L'abonné de la ligne "VIE" ! (suite et fin)
Le bus se transforme miraculeusement en cimaise, où un seul tableau, et quel tableau?!, se donne à voir dans une galerie toute acquise à sa beauté esthétique.
La simultanéité des jeux de lumières de la rue accentuait la majesté de ses deux cuisses ouvertes pour être offertes aux regardx bestiaux et pétillants de notre chercheur d'emploi.
Tout en la matant sans pudeur aucune , Il essayait de faire des efforts surhumains pour conserver dans sa tête des esquisses vivantes de cette oeuvre monumentale.

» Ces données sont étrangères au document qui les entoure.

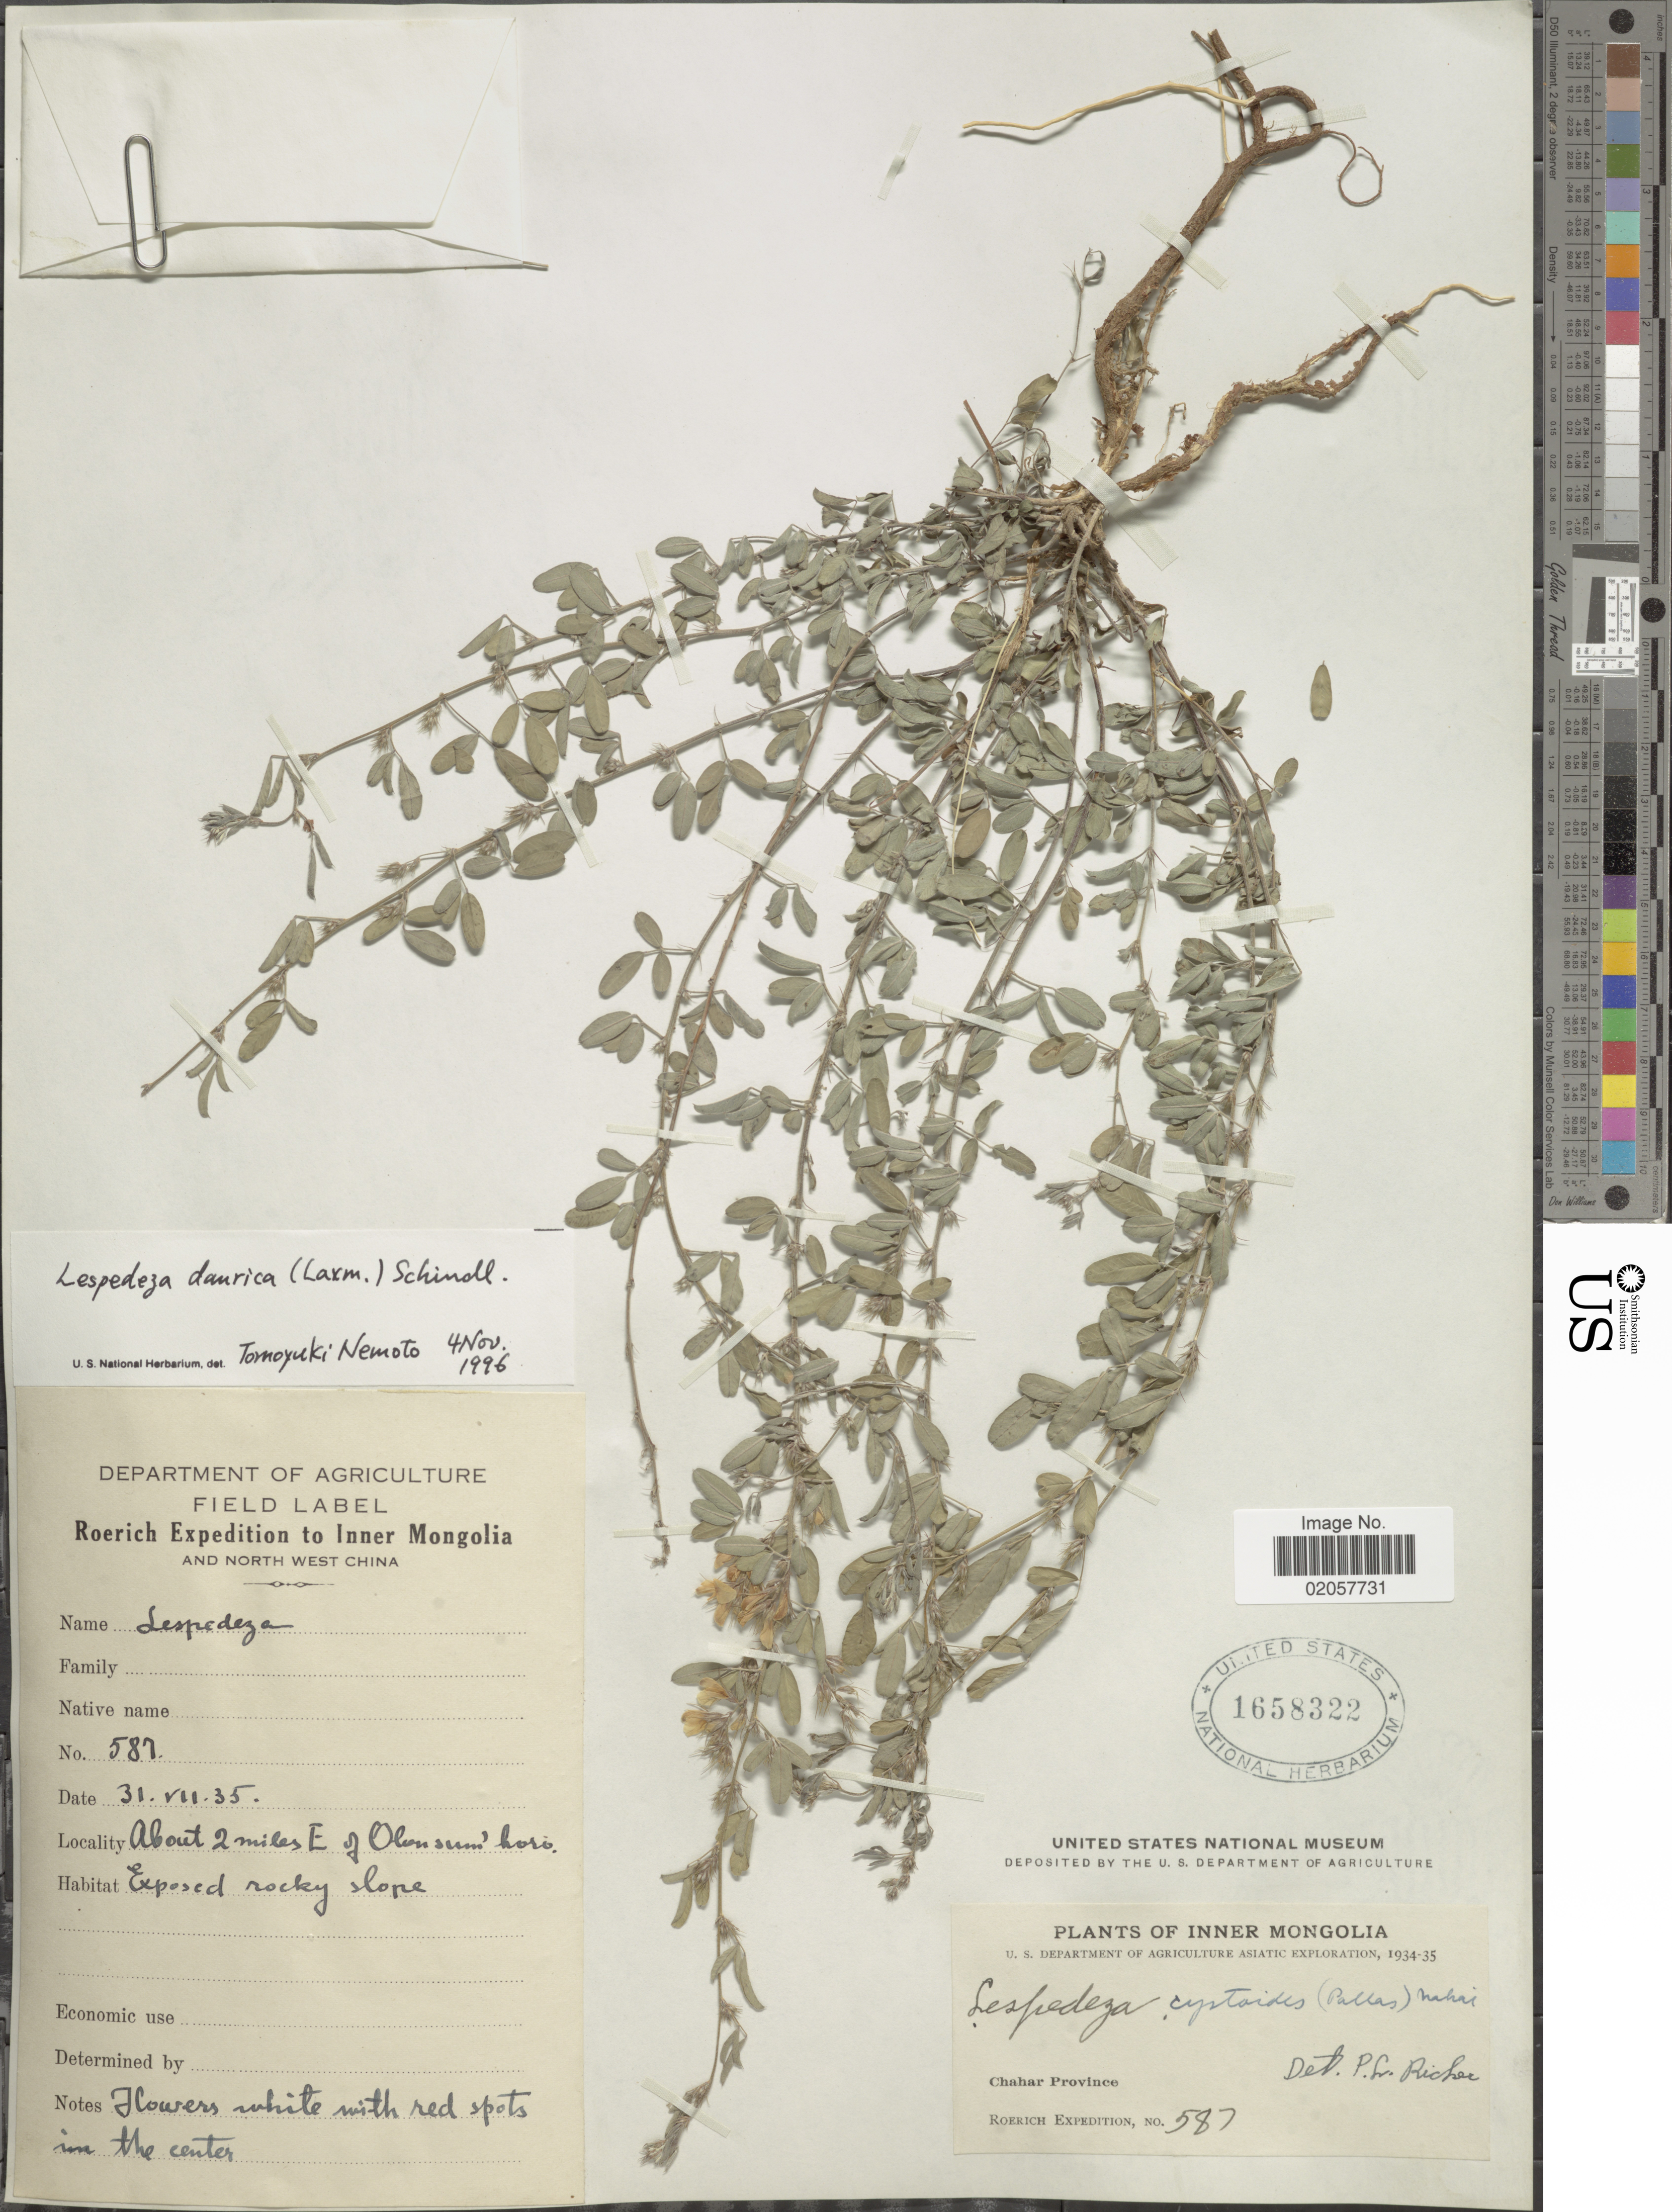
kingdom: Plantae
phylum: Tracheophyta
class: Magnoliopsida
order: Fabales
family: Fabaceae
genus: Lespedeza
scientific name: Lespedeza davurica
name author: (Laxm.) Schindl.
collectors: Roerich Expedition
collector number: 587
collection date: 1935-07-31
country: China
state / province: Nei Monggol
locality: Inner Mongolia, Chahar Province, about 2 miles of Olunsum'horo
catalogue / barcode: US 1658322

Ainsi il ne pourra que mieux restituer l'ensemble de l'oeuvre au moment le plus opportun.
Mais incontestablement son plus grand désir, celui qu'il refait mentalement chaque jour à la même heure de façon compulsive est d'une simplicité "enfantine"; mais n'empêche il lui procure intérieurement une décharge d'adrénaline plus grande que tous les flashbacks artificiels.
Il se voit se lever, une rose blanche à la main. Parcourant euphorique les quelques pas qui le séparent d'elle, le tout dans un bus vidé de ses autres passagers. Un no man's land salubre,improvisé uniquement par le pouvoir de sa force mentale.
Puis d'un geste respectueux et après avoir présenté ses hommages avec déférence et religiosité , il déposera la rose et ses quelques épines, sur la chair gainée de noir d'une cuisse provocatrice et insouciante , débordante d'envie mais strictement interdite au toucher.
Le parfum de la rose enrobé des effluves paradisiaques que dégage la gisante vivante de la ligne 7, rendront ses deux interminables jambes galbées encore plus juteuses. Il s'empressera alors d'aller effleurer ce bouquet surréaliste du bout de ses lèvres assoifées d'instisfaction permanente.
Et si par bonheur une épine malencontreusement, pouvait s'accrocher par inadvertance au tissu du collant pour mettre à nue un centimetre carré de cette peau fatalement permissive , il serait alors au bord de l'ivresse perpetuelle faisant de lui le plus heureux des hommes pour le restant de ses futurs allers-retours d'abonné subjugué.
Déjà, elle s'était levée pour se diriger vers la porte de sortie. Le bus arrêté,venait de terminer son trajet. Terminus tout le monde descend. Il est le dernier à dévaler les quelques marches mouillées par une pluie fine porteuse d'espoir. Comme une odeur d'encens qu fumait dans un brasero magique accompagnait son envolée fabuleuse vers nulle part, avec un vent qui ramenait une étrange musique qui le chevauchait tel un envoûtement proprement incroyable.